New York City is sitting on a data-storage crisis hiding in plain sight. Across more than a dozen municipal agencies, duplicate image files — scanned inspection reports, housing violation photographs, permitting documents, event photography — are consuming an estimated 30 to 40 percent of total allocated cloud and on-premises storage, according to a municipal IT audit framework published by the Mayor's Office of Technology and Innovation in spring 2026. The city currently manages more than 4.8 petabytes of digital records across its primary data infrastructure, a figure that has grown by roughly 18 percent annually since fiscal year 2022.
Why does this matter now? The Adams administration has committed to an accelerated digitisation push tied in part to the demands of hosting 2026 FIFA World Cup matches at MetLife Stadium — which sits just across the Hudson but draws directly on city permitting, transit coordination, and public-safety logistics systems managed from lower Manhattan. Every redundant file in a shared database slows query times, inflates licensing costs on cloud platforms, and creates compliance headaches under New York State's data retention schedules. The city's Department of Citywide Administrative Services has flagged duplicate-image accumulation as one of three leading drivers of unexpected IT cost overruns in the current fiscal year, which ends June 30, 2026.
The Scale of the Duplication Problem
The numbers are specific and unflattering. The Department of Buildings, whose inspectors photograph construction sites from the Bronx to Staten Island, has logged more than 2.1 million image files in its DOB NOW system since the platform launched. Internal reviews cited in the MOTI framework suggest that between 22 and 28 percent of those images are functionally identical duplicates — the same cracked façade or exposed wiring photographed, uploaded, and uploaded again when a case file migrates between workflow stages. At average cloud-storage pricing for municipal contracts — roughly $0.023 per gigabyte per month under the city's current Microsoft Azure enterprise agreement — redundant image storage alone is projected to cost the Buildings department upward of $340,000 in fiscal year 2027 if left unaddressed.

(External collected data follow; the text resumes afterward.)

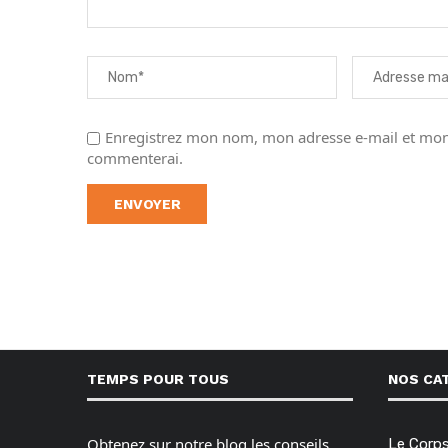
Enregistrez mon nom, mon adresse e-mail et mon 
commenterai.
TEMPS POUR TOUS
NOS CA
Obtenez sur notre blog les conseils,
Le Corp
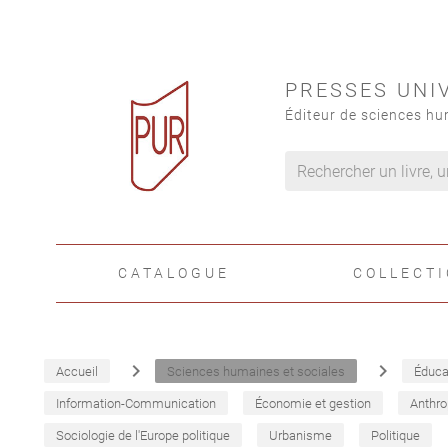
PRESSES UNI
Éditeur de sciences hu
CATALOGUE
COLLECT
navigate_next
navigate_next
Accueil
Sciences humaines et sociales
Éduca
Information-Communication
Économie et gestion
Anthro
Sociologie de l'Europe politique
Urbanisme
Politique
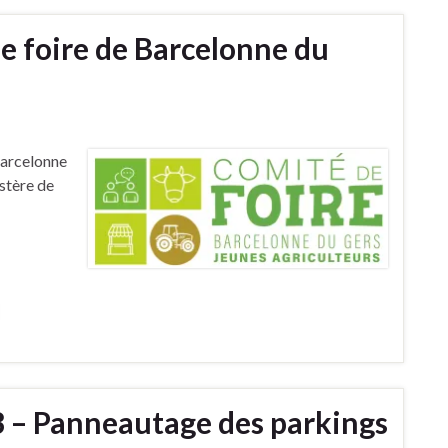
e foire de Barcelonne du
Barcelonne
istère de
23 – Panneautage des parkings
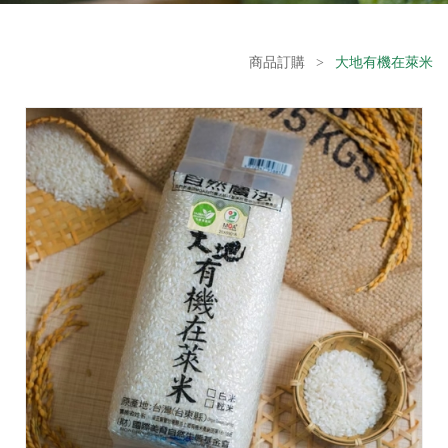
商品訂購
>
大地有機在萊米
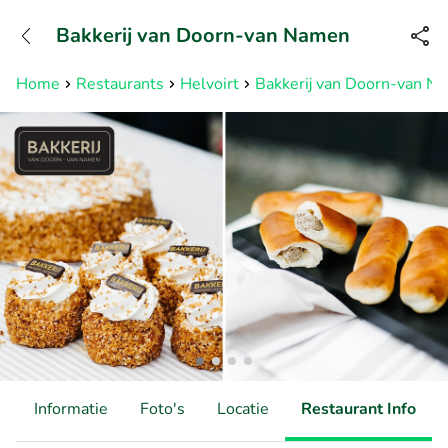
+31882050505
Bakkerij van Doorn-van Namen
Bereikbaar tot 23:00 uur
Home
Restaurants
Helvoirt
Bakkerij van Doorn-van N
d
Informatie
Foto's
Locatie
Restaurant Info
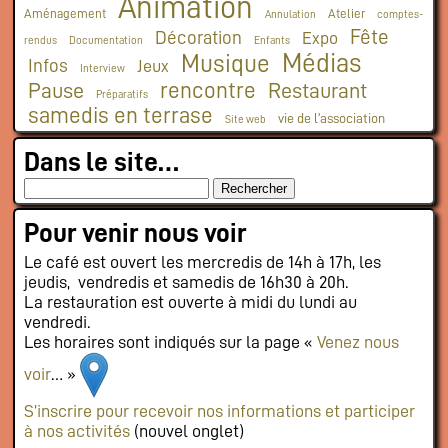
Animation
Aménagement
Atelier
Annulation
comptes-
Fête
Décoration
Expo
rendus
Documentation
Enfants
Médias
Musique
Infos
Jeux
Interview
rencontre
Pause
Restaurant
Préparatifs
samedis en terrase
vie de l'association
Site web
Dans le site…
Pour venir nous voir
Le café est ouvert les mercredis de 14h à 17h, les
jeudis, vendredis et samedis de 16h30 à 20h.
La restauration est ouverte à midi du lundi au
vendredi.
Les horaires sont indiqués sur la page «
Venez nous
voir
… »
S’inscrire pour recevoir nos informations et participer
à nos activités
(nouvel onglet)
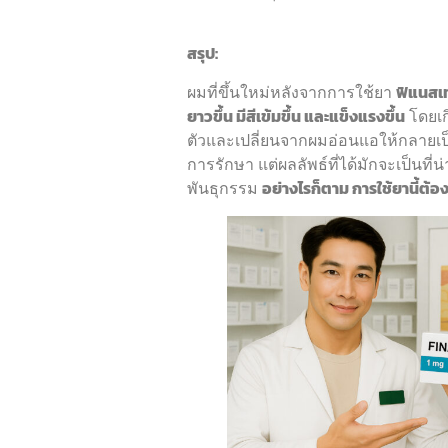
สรุป:
ผมที่ขึ้นใหม่หลังจากการใช้ยา
ฟิแนสเท
ยาวขึ้น มีสีเข้มขึ้น และแข็งแรงขึ้น
โดยเก
ตัวและเปลี่ยนจากผมอ่อนแอให้กลายเป
การรักษา แต่ผลลัพธ์ที่ได้มักจะเป็นท
พันธุกรรม
อย่างไรก็ตาม การใช้ยานี้ต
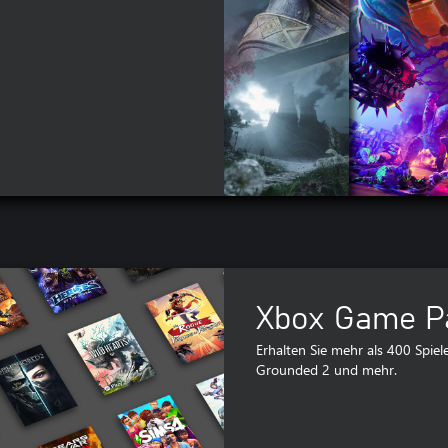
Xbox Game Pa
Erhalten Sie mehr als 400 Spiele
Grounded 2 und mehr.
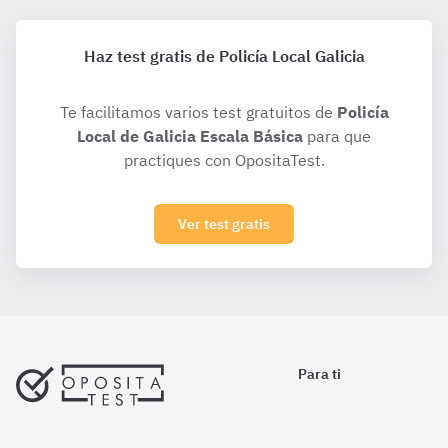
Haz test gratis de Policía Local Galicia
Te facilitamos varios test gratuitos de
Policía
Local de Galicia Escala Básica
para que
practiques con OpositaTest.
Ver test gratis
Para ti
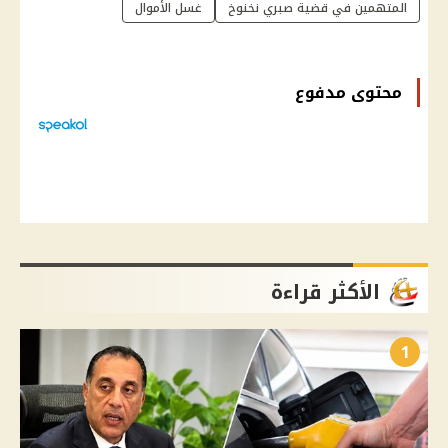
المتهمين في قضية صبري نخنوخ
غسل الأموال
محتوى مدفوع
الأكثر قراءة
1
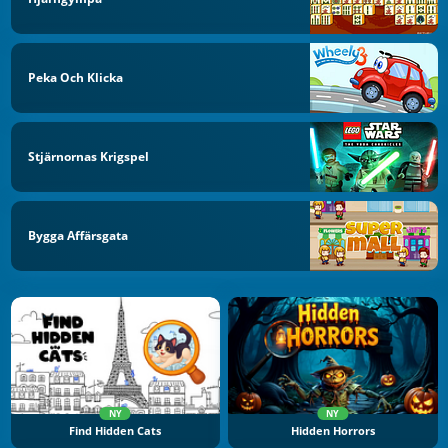
Peka Och Klicka
Stjärnornas Krigspel
Bygga Affärsgata
NY
NY
Find Hidden Cats
Hidden Horrors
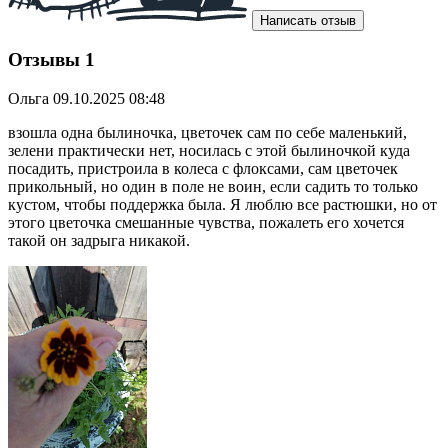
Написать отзыв
Отзывы
1
Ольга
09.10.2025 08:48
взошла одна былиночка, цветочек сам по себе маленький,
зелени практически нет, носилась с этой былиночкой куда
посадить, пристроила в колеса с флоксами, сам цветочек
прикольный, но один в поле не воин, если садить то только
кустом, чтобы поддержка была. Я люблю все растюшки, но от
этого цветочка смешанные чувства, пожалеть его хочется
такой он задрыга никакой.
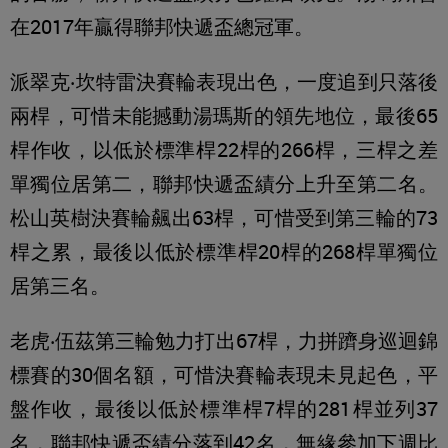
在2017年贏得聯邦快遞盃總冠軍。
派翠克‧坎特雷決賽輪表現出色，一度追到只落後
兩桿，可惜未能撼動湯瑪斯的領先地位，最後65
桿作收，以低於標準桿22桿的266桿，三桿之差
單獨位居第二，聯邦快遞盃績分上升至第二名。
松山英樹決賽輪飆出63桿，可惜受到第三輪的73
桿之累，最後以低於標準桿20桿的268桿單獨位
居第三名。
老虎‧伍茲第三輪勉力打出67桿，力拼躋身巡迴錦
標賽的30個名額，可惜決賽輪表現未見起色，平
盤作收，最後以低於標準桿7桿的281桿並列37
名，聯邦快遞盃績分落到42名，無緣參加下週比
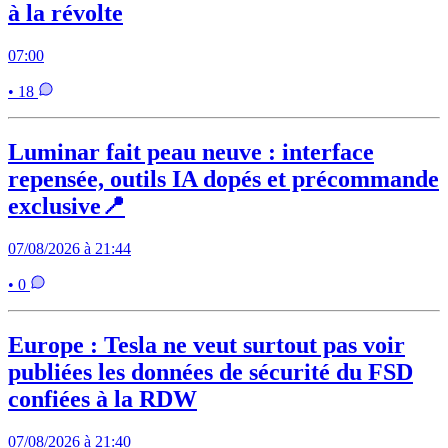
à la révolte
07:00
• 18
Luminar fait peau neuve : interface
repensée, outils IA dopés et précommande
exclusive📍
07/08/2026 à 21:44
• 0
Europe : Tesla ne veut surtout pas voir
publiées les données de sécurité du FSD
confiées à la RDW
07/08/2026 à 21:40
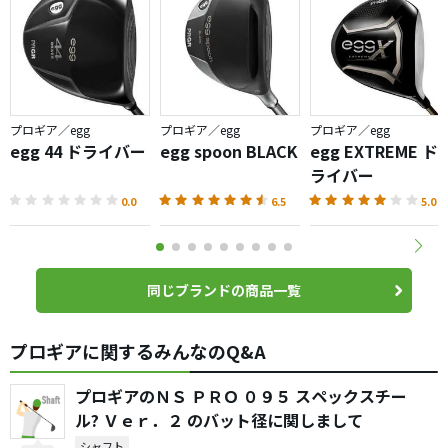
プロギア／egg
プロギア／egg
プロギア／egg
egg 44 ドライバー
egg spoon BLACK
egg EXTREME ド
ライバー
0.0
6.5
5.0
同じブランドの商品一覧
プロギアに関するみんなのQ&A
プロギアのＮＳ ＰＲＯ ０９５ スペックスチー
ル? Ｖｅｒ．２ のバット径に関しまして
シャフト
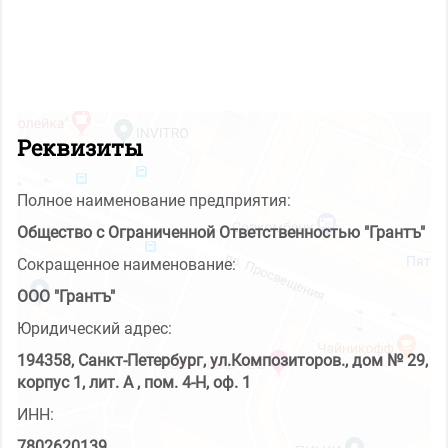
Реквизиты
Полное наименование предприятия:
Общество с Ограниченной Ответственностью "Грантъ"
Сокращенное наименование:
ООО "Грантъ"
Юридический адрес:
194358, Санкт-Петербург, ул.Композиторов., дом № 29,
корпус 1, лит. А , пом. 4-Н, оф. 1
ИНН:
7802620139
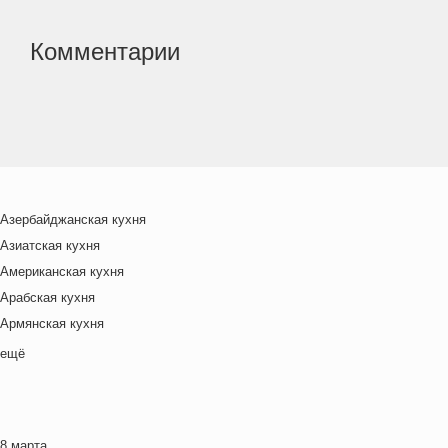
Комментарии
Азербайджанская кухня
Азиатская кухня
Американская кухня
Арабская кухня
Армянская кухня
Белорусская
ещё
Ближневосточная
Болгарская кухня
Британская кухня
8 марта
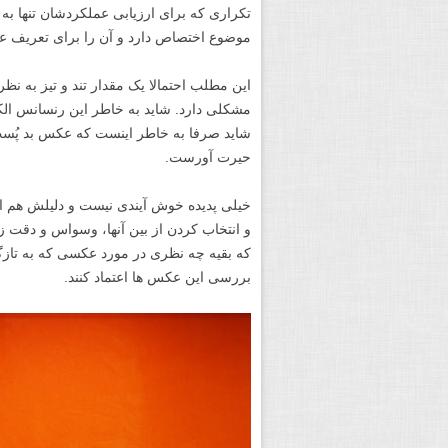
تکراری که برای ارزیابی عملکردشان تنها به
موضوع اختصاص دارد و آن را برای تعریف ع
این مطلب احتمالا یک مقدار تند و تیز به ن
مشکلی دارد. شاید به خاطر این رنسانس الکی 
شاید صرفا به خاطر اینست که عکس بد پُست
حیرت آورست.
خیلی پدیده خوش آیندی نیست و دلیلش هم 
و انتخاب کردن از بین آنها، وسواس و دقت زی
که بقیه چه نظری در مورد عکسی که به تازگی
بررسی این عکس ها اعتماد کنند.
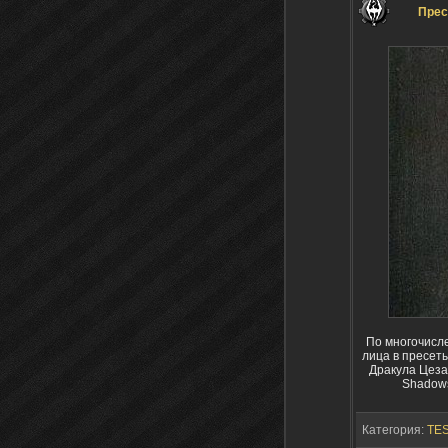
Прес
По многочисле
лица в пресеты
Дракула Цезар
Shadows
Категория:
TES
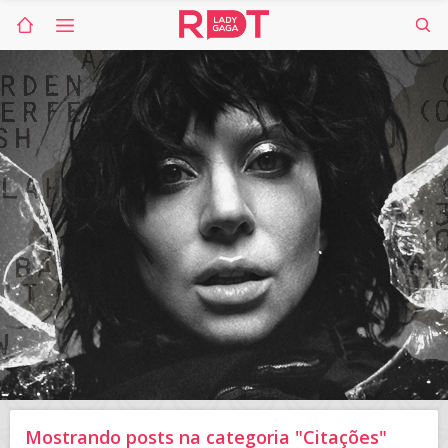
Mostrando posts na categoria "Citações"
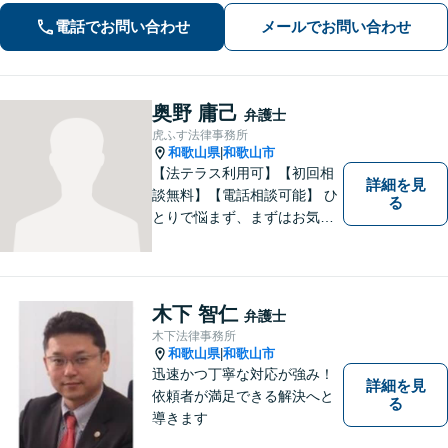
ころがけています。法律と実務を熟知
した弁護士が、一刻も早い解決を目指
電話でお問い合わせ
メールでお問い合わせ
します。お困りの方は、お気軽にご相
談ください。
奥野 庸己
弁護士
虎ふす法律事務所
和歌山県
和歌山市
|
【法テラス利用可】【初回相
詳細を見
談無料】【電話相談可能】 ひ
る
とりで悩まず、まずはお気軽
にご相談ください。 早い段階
でのご相談が、有利で納得し
た解決につながります。
木下 智仁
弁護士
木下法律事務所
和歌山県
和歌山市
|
迅速かつ丁寧な対応が強み！
詳細を見
依頼者が満足できる解決へと
る
導きます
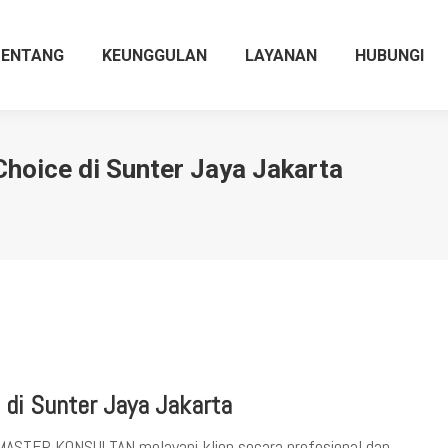
TENTANG
KEUNGGULAN
LAYANAN
HUBUNGI
Choice di Sunter Jaya Jakarta
 di Sunter Jaya Jakarta
ASTER KONSULTAN melayani klien secara profesional dan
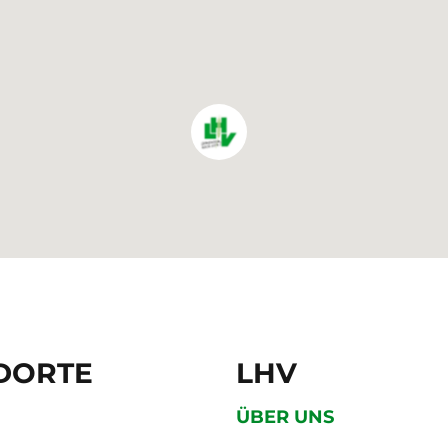
DORTE
LHV
ÜBER UNS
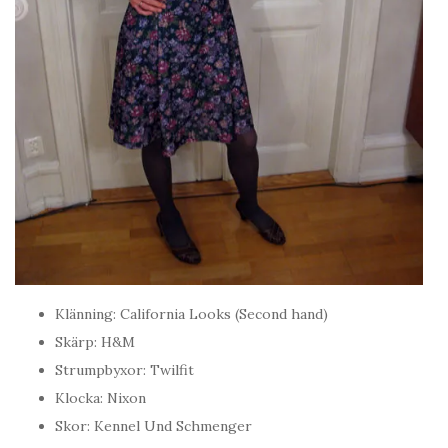
Klänning: California Looks (Second hand)
Skärp: H&M
Strumpbyxor: Twilfit
Klocka: Nixon
Skor: Kennel Und Schmenger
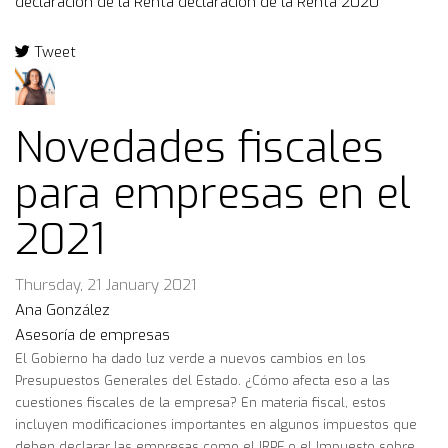
declaración de la Renta
declaración de la Renta 2020
Tweet
pinterest
Novedades fiscales
para empresas en el
2021
Thursday, 21 January 2021
Ana González
Asesoría de empresas
El Gobierno ha dado luz verde a nuevos cambios en los
Presupuestos Generales del Estado. ¿Cómo afecta eso a las
cuestiones fiscales de la empresa? En materia fiscal, estos
incluyen modificaciones importantes en algunos impuestos que
deben declarar las empresas como el IRPF o el Impuesto sobre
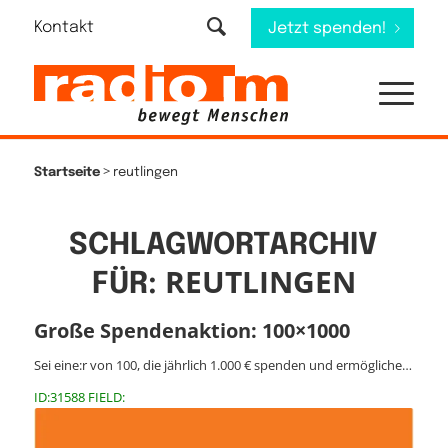
Kontakt
Jetzt spenden!
>
Startseite
reutlingen
SCHLAGWORTARCHIV
REUTLINGEN
FÜR:
Große Spendenaktion: 100×1000
Sei eine:r von 100, die jährlich 1.000 € spenden und ermögliche…
ID:31588 FIELD:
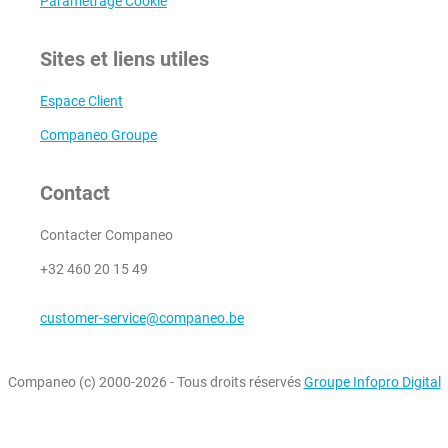
Paramétrage Cookie
Sites et liens utiles
Espace Client
Companeo Groupe
Contact
Contacter Companeo
+32 460 20 15 49
customer-service@companeo.be
Companeo (c) 2000-2026 - Tous droits réservés
Groupe Infopro Digital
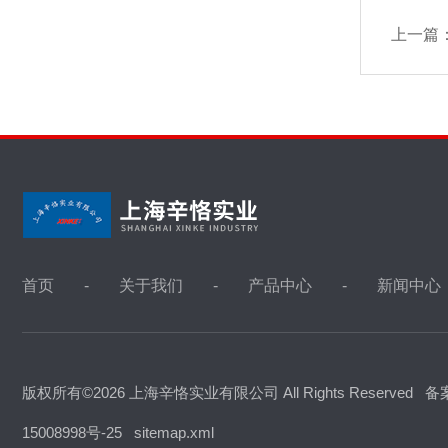
上一篇
首页
关于我们
产品中心
新闻中心
版权所有©2026 上海辛恪实业有限公司 All Rights Reserved
备
15008998号-25
sitemap.xml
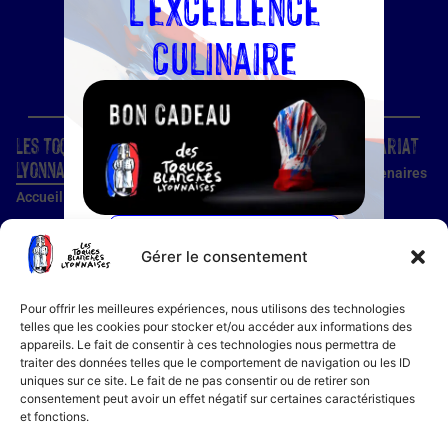
l'excellence
culinaire
Les Toques Blanches
Site
Partenariat
Lyonnaises
Condition d'utilisation
Nos partenaires
Accueil
Confidentialité
Devenir
partenaire
Nos établissements
Utilisation des cookies
COMMANDER MAINTENANT
Devenir membre
Gérer le consentement
Guide établissements
Mentions légales
Guide membre
Pour offrir les meilleures expériences, nous utilisons des technologies
Notre histoire
telles que les cookies pour stocker et/ou accéder aux informations des
appareils. Le fait de consentir à ces technologies nous permettra de
Bon cadeau
traiter des données telles que le comportement de navigation ou les ID
Recettes
uniques sur ce site. Le fait de ne pas consentir ou de retirer son
consentement peut avoir un effet négatif sur certaines caractéristiques
Actualités
et fonctions.
Contact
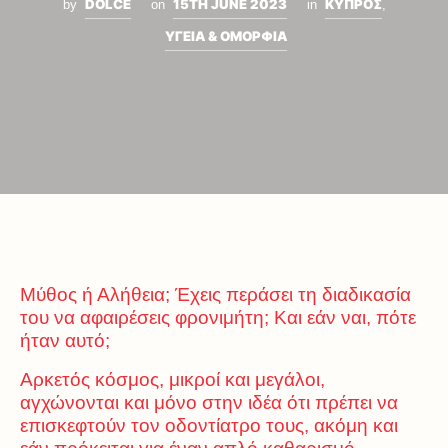
DOLCE
15TH JUNE 2023
ΚΥΠΡΟΣ
by
on
in
,
ΥΓΕΙΑ & ΟΜΟΡΦΙΑ
Μύθος ή Αλήθεια; Έχεις περάσει τη διαδικασία
του να αφαιρέσεις φρονιμήτη; Και εάν ναι, πότε
ήταν αυτό;
Αρκετός κόσμος, μικροί και μεγάλοι,
αγχώνονται και μόνο στην ιδέα ότι πρέπει να
επισκεφτούν τον οδοντίατρο τους, ακόμη και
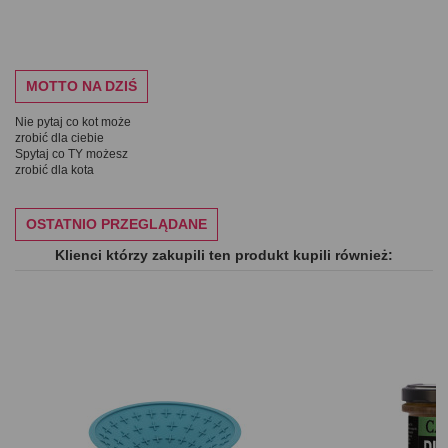
MOTTO NA DZIŚ
Nie pytaj co kot może
zrobić dla ciebie
Spytaj co TY możesz
zrobić dla kota
OSTATNIO PRZEGLĄDANE
Klienci którzy zakupili ten produkt kupili również:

The Housing Preservation and Development agency faces a parallel problem. HPD's photo-evidence database, used to document conditions in rent-stabilised buildings across neighborhoods including East New York, the South Bronx, and Inwood, crossed 900,000 stored images in January 2026. Staff members conducting housing court proceedings at 111 Centre Street have reported that retrieval times for specific unit-condition photographs can exceed four minutes when the database is under load — a delay that, multiplied across hundreds of weekly court appearances, represents measurable lost staff time. A 2025 audit by the city's Department of Investigation noted that slow retrieval contributed to at least 14 postponed housing-court hearings between July and September of that year.
What Deduplication Actually Costs — and What It Saves
The technology to fix this is not exotic. Perceptual-hash deduplication — software that generates a compact numerical fingerprint for each image and flags near-identical copies — is commercially available at prices ranging from roughly $8,000 to $45,000 for an annual enterprise licence, depending on database scale. The city's 2026 Preliminary Budget allocated $1.2 million to MOTI for a cross-agency data-quality initiative, a portion of which is earmarked for exactly this kind of redundancy remediation. Pilot programs at two agencies — the names of which were redacted in the public version of the MOTI framework — are scheduled to conclude by September 30, 2026, with findings to be presented to the City Council's Committee on Technology.
For New Yorkers filing Freedom of Information Law requests — a process handled through the city's online FOIL portal at records.cityofnewyork.us — the practical consequence is straightforward: requests involving photograph evidence, particularly from HPD or DOB case files, have faced longer-than-average fulfillment times in 2025 and into 2026. The City Record reported in March 2026 that the median fulfillment time for image-heavy FOIL requests citywide had reached 47 business days, against a statutory goal of 20. Advocates at the nonprofit Reinvent Albany have pushed the administration to treat deduplication as a records-access issue, not merely a budgetary one. If the September pilot results support a full rollout, the city estimates it could reclaim roughly 600 terabytes of storage within 18 months — enough to bring annual cloud costs down by approximately $1.9 million and, officials hope, put a dent in that 47-day backlog.